I did a lot of research. I did not know much at all about the visit. I spoke to one of Ali's biographers, who was writing a book about Ali right around his visit to Iraq. One of the things I was curious about was why did he want to go. There was a ton of video. I actually did the project for Core Media Group and they had a ton of video on Ali. I relied on them a ton.
When you first saw the sound bite from Ali that you use at the end of the film, where he says you need to be sincere in helping people, did you know right away taht was how you would end the film? I think it's a great way to finish.
Thank you. Absolutely. I knew that's how I would end the film. In my years working in documentaries, I've looked at a ton of Ali footage, but that was the first time that I heard him explain how a lot of humanitarian efforts were done quietly. It was a eureka moment for me. That's it. That's how he conducts his business.
What is it about sports that draws you to make films on the subject?
I think because people are so passionate about sports and invest so deeply into the athletes they admire that it gives the athletes a platform to do great things outside of sports. Ali could not have gained that kind of platform without sports. What's remarkable about him is how he used that platform. Sports just offer a really great lens into looking into social movements.
how much did you have to cut out before you finished the film?
A lot. It is tough when you have such a big subject. It's the story of the trip, but also the context, Saddam's invasion of Kuwait. It took a lot of editing. I had some great interviews with some of the former hostages. Those interviews were the toughest to cut down.
How many of the hostages did you end up talking to?
Well there are 15 of them. I realized that when I started my research that 6 of them had passed on. When I first started, I tried looking them up and some of them were tougher to find, because they were older and not into social media. Of the living hostages, I spoke to all but 1. Then I chose a couple based on who I thought had strong stories and vivid recollection of what happened there. And those that had a strong, meaningful interaction with Ali after the rescue.
with all of the corporations now, do you think we'll see another Ali type?
Great question. Probably not in the same way. That's a good point about how athletes have such a close connection with brands, it probably, conscsious or subconscious, does limit the risk they'll take. Being the heavyweight champion was so important in the context of the 1960s, 70s, 80s gave Ali a big platform. But I don't think it's the case any more.
what made this story better for a short vs. a full length documentary?
First of all, this might be the only film of Ali where the narrative is not driven by Ali talking. I think that limited the length to which it could be. He was 6 years into Parkinson's at the time and he was impaired. I'm sure it could be done longer, but I think this is a good length for the subject and the story.
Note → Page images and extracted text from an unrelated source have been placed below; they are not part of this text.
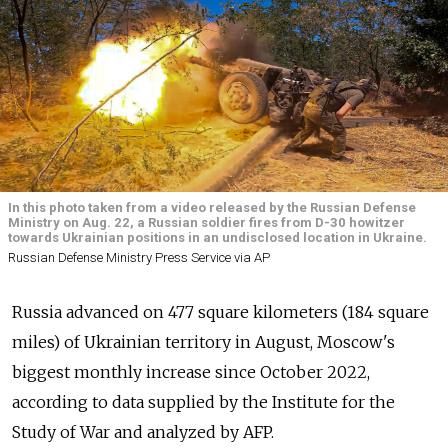
In this photo taken from a video released by the Russian Defense
Ministry on Aug. 22, a Russian soldier fires from D-30 howitzer
towards Ukrainian positions in an undisclosed location in Ukraine.
Russian Defense Ministry Press Service via AP
Russia advanced on 477 square kilometers (184 square
miles) of Ukrainian territory in August, Moscow's
biggest monthly increase since October 2022,
according to data supplied by the Institute for the
Study of War and analyzed by AFP.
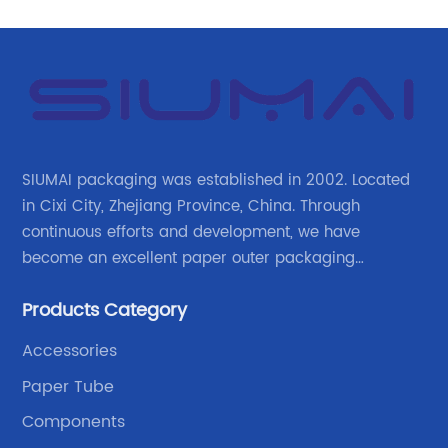
SIUMAI packaging was established in 2002. Located
in Cixi City, Zhejiang Province, China. Through
continuous efforts and development, we have
become an excellent paper outer packaging
manufacturer in China. We continue to improve our
Products Category
own advantages improve the industrial layout, and
lead the upstream and downstream.
Accessories
Paper Tube
Components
what are your thoughts on Ali after seeing all of this old footage of him?
I've seen a ton of footage over the years working on other documentaries and I met him in New York last year. He still has this unbelieveable aura that you feel. Even though he's not talking or moving around the room, he still has a presence. But at the same time, it's bittersweet, because you can't get the other images out of your head, of him being handsome and a dynamic speaker.
what are your memories of that time period, during the first Gulf War?
My memories first were, personally, that hoping we didn't go to war. I felt it was inevitable, since Saddam was not going to leave Kuwait. Fearing that the conflict could flare up into a huge war. At the time, Saddam had such good propaganda that the perception was that he had such a good military that he could drag America into a long war.
What is your next project?
I'm working on a couple of different projects, including a documentary series on an NFL agent. Honest, ethical agent who sometimes has huge challenges holding on to his players, because honesty is not always helpful in that arena. I'm working on a couple of other projects and others that I'm considering.
what is it about documentaries that draws you to them?
I love the process. I love going through archival footage, both from periods of time in my own life or before I was alive. I've always been a huge lover of history. Documentaries give you a chance to look at history and see how relevant it is to your time. The Ali trip to Iraq happened in 1990, but if you look now to what happened in the last 20 years, it becomes fascinating to look and review those moments.
Thanks for all of your thoughtful questions. Thanks for watching the film. Be sure to say Happy Birthday to Muhammad Ali, who turns 71 today.